How do you know you can add thermal resistance but not thermal transmittance? I followed through the example on this wikipedia page for calculating the thermal resistance of a composite material (a wall) composed of many layers: https://en.wikipedia.org/wiki/Thermal_transmittance#Calculating_thermal_transmittance





Thickness
Material
Conductivity
Resistance = thickness / conductivity




—
Outside surface
—
0.04 K⋅m2/W


0.10 m (0.33 ft)
Clay bricks
0.77 W/(m⋅K)
0.13 K⋅m2/W


0.05 m (0.16 ft)
Glasswool
0.04 W/(m⋅K)
1.25 K⋅m2/W


0.10 m (0.33 ft)
Concrete blocks
1.13 W/(m⋅K)
0.09 K⋅m2/W


—
Inside surface
—
0.13 K⋅m2/W




[...the] total resistance is 1.64 K⋅m2/W [...] thermal transmittance [is] 0.61 W/(m2⋅K).
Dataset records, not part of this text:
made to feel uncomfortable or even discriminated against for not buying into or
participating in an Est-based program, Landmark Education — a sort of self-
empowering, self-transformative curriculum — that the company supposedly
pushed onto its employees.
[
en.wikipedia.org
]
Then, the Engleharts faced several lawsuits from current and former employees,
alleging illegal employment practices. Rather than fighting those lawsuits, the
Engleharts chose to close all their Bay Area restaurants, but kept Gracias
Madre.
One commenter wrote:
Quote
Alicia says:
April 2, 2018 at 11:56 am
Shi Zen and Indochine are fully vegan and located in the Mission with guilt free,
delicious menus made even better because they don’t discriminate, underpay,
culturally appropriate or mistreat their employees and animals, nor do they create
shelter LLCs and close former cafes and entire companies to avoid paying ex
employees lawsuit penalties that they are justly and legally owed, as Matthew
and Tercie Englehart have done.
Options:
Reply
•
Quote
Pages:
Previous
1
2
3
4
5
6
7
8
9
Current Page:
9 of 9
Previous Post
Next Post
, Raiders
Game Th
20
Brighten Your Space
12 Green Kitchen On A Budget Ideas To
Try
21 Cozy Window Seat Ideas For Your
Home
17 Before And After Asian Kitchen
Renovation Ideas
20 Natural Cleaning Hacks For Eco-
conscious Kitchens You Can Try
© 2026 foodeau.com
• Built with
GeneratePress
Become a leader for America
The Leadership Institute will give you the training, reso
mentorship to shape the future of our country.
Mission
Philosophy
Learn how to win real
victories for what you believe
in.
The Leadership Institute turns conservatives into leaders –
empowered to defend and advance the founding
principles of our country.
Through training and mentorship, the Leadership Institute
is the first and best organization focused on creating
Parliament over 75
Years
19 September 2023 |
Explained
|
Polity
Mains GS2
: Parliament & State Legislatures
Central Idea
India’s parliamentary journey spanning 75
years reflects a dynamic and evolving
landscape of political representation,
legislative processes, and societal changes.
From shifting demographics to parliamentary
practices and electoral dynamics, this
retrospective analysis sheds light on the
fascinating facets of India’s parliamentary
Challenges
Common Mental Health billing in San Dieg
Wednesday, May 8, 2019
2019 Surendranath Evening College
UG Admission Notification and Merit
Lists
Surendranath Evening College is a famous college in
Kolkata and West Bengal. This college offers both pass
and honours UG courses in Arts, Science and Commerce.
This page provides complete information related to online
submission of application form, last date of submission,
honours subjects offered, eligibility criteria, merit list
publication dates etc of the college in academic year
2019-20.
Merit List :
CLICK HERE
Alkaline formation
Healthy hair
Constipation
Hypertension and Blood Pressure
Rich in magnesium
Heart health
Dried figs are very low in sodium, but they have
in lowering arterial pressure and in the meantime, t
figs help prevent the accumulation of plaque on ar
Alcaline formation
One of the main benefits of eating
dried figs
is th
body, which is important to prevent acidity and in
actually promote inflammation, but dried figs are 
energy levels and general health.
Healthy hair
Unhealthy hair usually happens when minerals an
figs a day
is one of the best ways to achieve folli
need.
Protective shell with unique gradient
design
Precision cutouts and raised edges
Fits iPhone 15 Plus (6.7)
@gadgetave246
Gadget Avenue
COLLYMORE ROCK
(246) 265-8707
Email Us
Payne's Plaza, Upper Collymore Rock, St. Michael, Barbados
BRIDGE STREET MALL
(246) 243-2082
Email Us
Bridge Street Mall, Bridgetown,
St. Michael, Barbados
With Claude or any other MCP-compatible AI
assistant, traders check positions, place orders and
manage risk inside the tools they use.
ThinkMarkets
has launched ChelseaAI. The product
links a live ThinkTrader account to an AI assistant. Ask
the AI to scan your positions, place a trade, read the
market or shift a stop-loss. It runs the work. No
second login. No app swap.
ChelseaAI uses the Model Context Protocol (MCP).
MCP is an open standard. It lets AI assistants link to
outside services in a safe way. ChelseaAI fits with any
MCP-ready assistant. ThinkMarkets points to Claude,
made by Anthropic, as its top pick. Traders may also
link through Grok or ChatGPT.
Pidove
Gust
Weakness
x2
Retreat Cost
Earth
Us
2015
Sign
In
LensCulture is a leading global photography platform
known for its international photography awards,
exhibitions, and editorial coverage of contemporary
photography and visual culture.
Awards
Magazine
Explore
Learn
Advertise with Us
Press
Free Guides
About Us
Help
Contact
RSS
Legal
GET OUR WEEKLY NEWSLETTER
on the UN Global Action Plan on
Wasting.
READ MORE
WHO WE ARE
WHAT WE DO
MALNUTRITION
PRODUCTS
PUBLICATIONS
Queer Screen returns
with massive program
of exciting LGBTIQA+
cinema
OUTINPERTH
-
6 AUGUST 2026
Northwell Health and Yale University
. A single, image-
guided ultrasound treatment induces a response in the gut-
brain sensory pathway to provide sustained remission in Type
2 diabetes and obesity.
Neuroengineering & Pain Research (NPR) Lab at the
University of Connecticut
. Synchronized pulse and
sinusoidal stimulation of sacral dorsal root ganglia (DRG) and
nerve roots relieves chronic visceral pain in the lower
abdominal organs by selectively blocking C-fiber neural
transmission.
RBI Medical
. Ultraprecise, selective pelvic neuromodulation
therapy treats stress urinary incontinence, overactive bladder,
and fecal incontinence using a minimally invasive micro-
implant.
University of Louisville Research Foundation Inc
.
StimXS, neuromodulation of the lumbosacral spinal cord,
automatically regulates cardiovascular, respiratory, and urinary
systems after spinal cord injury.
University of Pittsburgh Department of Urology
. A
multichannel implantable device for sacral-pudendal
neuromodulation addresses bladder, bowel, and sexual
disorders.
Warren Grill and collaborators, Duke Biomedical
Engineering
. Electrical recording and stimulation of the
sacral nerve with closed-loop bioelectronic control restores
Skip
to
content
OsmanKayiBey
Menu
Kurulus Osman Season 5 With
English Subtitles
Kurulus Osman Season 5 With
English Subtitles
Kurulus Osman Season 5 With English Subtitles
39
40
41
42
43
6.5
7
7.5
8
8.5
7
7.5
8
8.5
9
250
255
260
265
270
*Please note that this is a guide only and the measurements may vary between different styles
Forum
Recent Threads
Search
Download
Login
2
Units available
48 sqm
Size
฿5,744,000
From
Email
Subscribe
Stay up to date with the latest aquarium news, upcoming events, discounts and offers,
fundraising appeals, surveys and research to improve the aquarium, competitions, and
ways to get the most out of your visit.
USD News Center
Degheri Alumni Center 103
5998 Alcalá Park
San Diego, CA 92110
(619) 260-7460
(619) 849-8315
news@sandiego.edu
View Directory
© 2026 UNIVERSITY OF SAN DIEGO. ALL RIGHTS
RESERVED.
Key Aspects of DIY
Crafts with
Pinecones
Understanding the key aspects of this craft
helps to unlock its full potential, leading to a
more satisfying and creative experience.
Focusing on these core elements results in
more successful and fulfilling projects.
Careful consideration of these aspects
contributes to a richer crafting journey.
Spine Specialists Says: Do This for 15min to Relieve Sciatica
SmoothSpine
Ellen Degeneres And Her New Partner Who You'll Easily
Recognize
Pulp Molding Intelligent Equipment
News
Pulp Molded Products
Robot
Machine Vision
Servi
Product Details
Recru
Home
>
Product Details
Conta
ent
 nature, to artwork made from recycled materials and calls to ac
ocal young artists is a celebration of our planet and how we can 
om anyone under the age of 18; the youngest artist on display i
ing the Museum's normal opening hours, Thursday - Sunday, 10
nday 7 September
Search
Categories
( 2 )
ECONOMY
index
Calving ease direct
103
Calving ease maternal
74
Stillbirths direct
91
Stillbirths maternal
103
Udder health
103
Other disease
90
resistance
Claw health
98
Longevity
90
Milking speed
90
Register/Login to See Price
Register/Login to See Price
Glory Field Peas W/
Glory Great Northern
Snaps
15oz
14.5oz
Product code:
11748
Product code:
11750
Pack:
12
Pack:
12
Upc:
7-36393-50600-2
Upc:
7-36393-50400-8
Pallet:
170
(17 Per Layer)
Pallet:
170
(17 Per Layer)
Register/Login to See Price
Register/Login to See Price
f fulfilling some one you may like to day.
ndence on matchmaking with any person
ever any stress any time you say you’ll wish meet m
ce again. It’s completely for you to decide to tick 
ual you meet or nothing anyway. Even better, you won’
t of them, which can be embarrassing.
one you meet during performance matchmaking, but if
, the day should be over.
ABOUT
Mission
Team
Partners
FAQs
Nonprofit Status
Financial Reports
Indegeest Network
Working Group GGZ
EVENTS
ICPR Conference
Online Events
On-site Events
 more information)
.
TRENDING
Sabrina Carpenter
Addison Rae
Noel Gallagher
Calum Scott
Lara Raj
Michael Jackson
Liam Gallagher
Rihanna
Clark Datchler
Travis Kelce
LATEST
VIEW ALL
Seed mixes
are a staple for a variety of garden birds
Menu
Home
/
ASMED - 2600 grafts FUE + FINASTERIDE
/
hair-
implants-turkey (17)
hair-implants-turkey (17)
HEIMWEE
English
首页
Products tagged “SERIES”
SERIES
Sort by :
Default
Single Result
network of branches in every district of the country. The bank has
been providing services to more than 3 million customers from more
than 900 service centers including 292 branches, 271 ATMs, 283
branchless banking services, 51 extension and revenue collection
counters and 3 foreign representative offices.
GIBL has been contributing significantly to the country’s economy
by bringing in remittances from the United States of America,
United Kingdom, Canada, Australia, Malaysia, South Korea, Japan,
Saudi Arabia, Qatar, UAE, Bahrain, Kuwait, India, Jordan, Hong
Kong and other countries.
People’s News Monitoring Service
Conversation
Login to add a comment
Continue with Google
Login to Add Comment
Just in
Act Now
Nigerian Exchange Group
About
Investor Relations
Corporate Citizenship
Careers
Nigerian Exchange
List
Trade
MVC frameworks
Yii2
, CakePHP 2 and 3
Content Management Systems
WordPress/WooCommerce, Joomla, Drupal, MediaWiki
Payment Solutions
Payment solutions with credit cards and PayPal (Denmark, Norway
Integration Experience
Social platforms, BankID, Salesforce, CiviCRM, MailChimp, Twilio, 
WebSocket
I understand intuitively that you can not add the thermal transmittances together to get the final result as this "does not make sense".  But from a purely "dimensional analysis" point of view it is perfectly reasonable to add numbers of the same units (in this case W/m2⋅K).  So I assume there is not some mathematical rule or heuristic that I can reference and instead there must be some physics rule or heuristic that I can reference?  I almost very easily made this mistake and would like to know if there is some simple way to avoid making a similar mistake with other physical systems?
Or is it just an inherent part of physics as mathematically you can do many things that do not make physical sense and physics is the deliberate systematic act of observing and experimenting to limit down the number of "allowed" mathematical operations so as to only perform calculatings that add value / cohere with reality?  Perhaps I should post this to philosophy.stackexchange.com instead.
 A: The additivity of thermal resistances (and not thermal conductances) is derived from (1) our understanding of temperature (specifically, that a certain point can have only a single temperature), (2) conservation of energy, and (3) Fourier's law of conduction.
From this, we find that if two objects are placed in end-to-end contact, then any interface point has a single temperature, that energy entering (leaving) from the left side must equal the energy leaving (entering) from the right side, and that this energy flow must be $q=k_iA\frac{\Delta T_i}{L_i}=A\frac{\Delta T_i}{R_i}$ for object $i$, where $k$ is the thermal conductivity, $A$ is the cross-sectional area, $\Delta T$ is the temperature difference down the length $L$ of the object, and $R$ is the thermal resistance.
The interface temperature is then found through algebra to be
$$T_\text{interface}=\frac{\sum_i(k_iT_i/L_i)}{\sum_i (k_i/L_i)},$$
and so the heat flow is $q=A\frac{T_1-T_2}{\sum_i R_i}$, which holds generally for even $i>2$ if the end temperatures are taken as $T_1$ and $T_2$. Note that the thermal resistances (not the thermal conductances $1/R_i$) end up adding.